Paylaş
İSTANBLUE’NUN REKLAM FİLMİ
İstanblue’nun İstanbul’un semtleriyle gece hayatı karelerini birbirine zekice “denk düşüren” filmi gerçekten eğlenceliymiş. Yaratıcılarına tebrikler. Özellikle “Avcılar” kısmı için!
MAHSUN’UN PAULO COELHO ZİYARETİ
Malum, Paulo Coelho “Elif” adlı yeni romanı için İstanbul’a teşrif etti ve basınla ilk buluşmasını da Pera Palas’ta yaptı. Basın toplantısının sonlarına doğru gelen bir isim ise herkesi şaşırttı: Mahsun Kırmızıgül.
Bu ziyaretin sebebi elbette, “Mahsun, Elif romanını film yapmak istiyor” şeklinde yorumlandı.
Filmlerine “yazan-yöneten-oynayan” şeklinde üçlü imza atmaktan hoşlanan Kırmızıgül eğer Coelho’nun kitabını sinemaya uyarlarsa, “yazan” etiketinden vazgeçmiş olacak.
Bence aklında böyle bir şey varsa yapsın. Hiç düşünmesin.
AHU YAĞTU’NUN TASARIMLARI
İstanbul gece hayatında özel partiler genelde hafta içi yapılır. Ya salı ya da perşembe gecesi filan.
Ahu Yağtu’nun ev sahipliğini üstlendiği Slim Trends ise bu kuralı yıktı. Cuma gecesi W Lounge’da gerçekleşti parti.
Tam da derbinin olduğu gece yani.
İlk başlarda maç nedeniyle boş olan mekan 23.30’dan sonra birden doldu. Ve çok geçmeden Ahu’nun tasarladığı kıyafetler sergilenmeye başlandı. Değişik bir üslupla üstelik.
Dönen bir platformun üzerine çıktı mankenler.
Ve üzerlerinden geçen lazer ışığının altında robot gibi kımıldamaksızın kıyafetleri sergilediler. İyi fikirdi.
Kıyafet demişken, uzay gemisi hostesi gibiydi çoğu kıyafet.
Tamam, elbette hayatımda hiç uzay gemisi hostesi görmedim.
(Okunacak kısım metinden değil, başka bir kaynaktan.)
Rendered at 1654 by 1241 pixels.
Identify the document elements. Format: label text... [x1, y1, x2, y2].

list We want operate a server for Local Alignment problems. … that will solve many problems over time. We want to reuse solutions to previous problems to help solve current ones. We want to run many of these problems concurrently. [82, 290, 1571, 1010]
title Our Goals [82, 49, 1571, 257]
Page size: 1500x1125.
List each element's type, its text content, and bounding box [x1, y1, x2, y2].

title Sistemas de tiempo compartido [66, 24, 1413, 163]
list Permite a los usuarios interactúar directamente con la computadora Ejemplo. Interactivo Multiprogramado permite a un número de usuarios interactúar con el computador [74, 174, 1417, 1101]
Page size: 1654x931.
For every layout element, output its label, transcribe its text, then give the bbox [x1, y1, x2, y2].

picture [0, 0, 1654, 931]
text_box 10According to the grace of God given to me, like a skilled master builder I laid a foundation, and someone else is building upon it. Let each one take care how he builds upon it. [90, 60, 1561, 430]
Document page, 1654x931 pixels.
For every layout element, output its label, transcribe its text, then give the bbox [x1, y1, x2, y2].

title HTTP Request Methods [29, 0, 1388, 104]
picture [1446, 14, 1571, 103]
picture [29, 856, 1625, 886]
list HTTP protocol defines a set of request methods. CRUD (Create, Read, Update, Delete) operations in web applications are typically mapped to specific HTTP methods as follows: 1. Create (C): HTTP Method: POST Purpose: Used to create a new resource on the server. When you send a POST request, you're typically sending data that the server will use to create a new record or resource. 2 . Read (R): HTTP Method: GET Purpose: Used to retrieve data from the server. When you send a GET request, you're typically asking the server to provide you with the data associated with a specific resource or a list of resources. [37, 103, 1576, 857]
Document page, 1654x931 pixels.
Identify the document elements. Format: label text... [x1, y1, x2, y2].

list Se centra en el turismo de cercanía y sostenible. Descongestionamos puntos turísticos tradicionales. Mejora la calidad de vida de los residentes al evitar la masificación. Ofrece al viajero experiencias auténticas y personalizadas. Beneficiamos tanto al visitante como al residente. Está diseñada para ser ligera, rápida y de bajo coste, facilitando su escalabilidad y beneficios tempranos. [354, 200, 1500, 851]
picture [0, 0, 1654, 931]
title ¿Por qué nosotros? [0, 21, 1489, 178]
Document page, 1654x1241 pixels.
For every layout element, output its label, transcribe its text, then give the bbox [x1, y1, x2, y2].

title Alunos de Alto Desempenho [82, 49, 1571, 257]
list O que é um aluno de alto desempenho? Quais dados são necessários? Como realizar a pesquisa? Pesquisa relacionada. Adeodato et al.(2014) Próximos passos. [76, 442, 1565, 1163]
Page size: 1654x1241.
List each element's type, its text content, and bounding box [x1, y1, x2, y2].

Ama bilim kurgu filmlerinin gözü kör olsun.
Bu konuda genel bir imaj yerleştirmişler işte kafamıza...
İki kadın, bir donör ve evlilik
Bizde “İki Kadın Bir Erkek” adıyla gösterime gören “The Kids Are All Right”, üzerine bol bol konuşulacak filmlerden.
Çünkü filmde iki lezbiyen kadının kurduğu aile ve onların yaşadıkları her bir çatışma, “normal” diye bilinenin sıkı birer alternatifi. Ütopyası. A’nın Z versiyonu.
Ama roller yine hep aynı kalıyor, o başka. Nasıl mı?
Buyrunuz filmle ilgili düşüncelerimi sıralıyorum yüksek sesle...
- Evli ve çocuklu çift lezbiyen de olsa, aralarındaki rol dağılımı yine heteroseksüel çiftlerin düzenindeki gibi oluyor. Bir taraf evi çekip çeviriyor, yani para kazanıyor. “Aile reisi” ve dominant oluyor. Diğer taraf ise (çok istekli olmasa da) evde oturup çocuklara bakıyor.
- Para kazanan taraf tüm aileyi kontrol etmekten müthiş bir haz alıyor, egemen olmak, güçlü hissetmek en sevdiği şey. Her şeye karışıyor. Evde kalan ve daha çok duygusal olan diğer taraf ise kendine olan güvenini yitirdikçe yitiriyor, dibe yuvarlanıyor.
- Neyse ki yıllar sonra ortaya çıkan sperm donörü, yani çocukların babası ortalığı karıştırıyor. İki kadının kurduğu hayat bir anda altüst oluyor.
Çünkü çocuklar ve ezik/duygusal kadın bu donör/babanın yaşam tarzına bayılıyor.
“Aile reisi” esas kadın ise bu durumdan nefret ediyor.
Bu aileyi kuran, ekonomik olarak büyüten kendisi olduğu için fena halde heyheyleniyor, gıcık oluyor, kapitalizme lanet ediyor.
Tıpkı heteroseksüel evliliklerde olduğu gibi...
- Peki bu filmden çıkan sonuç?
Evlilik, ister heteroseksüel ister gay çift arasında gerçekleşmiş olursa olsun fark etmez, herkesi aynı kalıba sokar. Rolleri keskinleştirir ve insanların kişiliklerini değiştirir/eritir.
Ama araya çocuklar girdiği için onların hatırına bu İŞ devam ettirilir.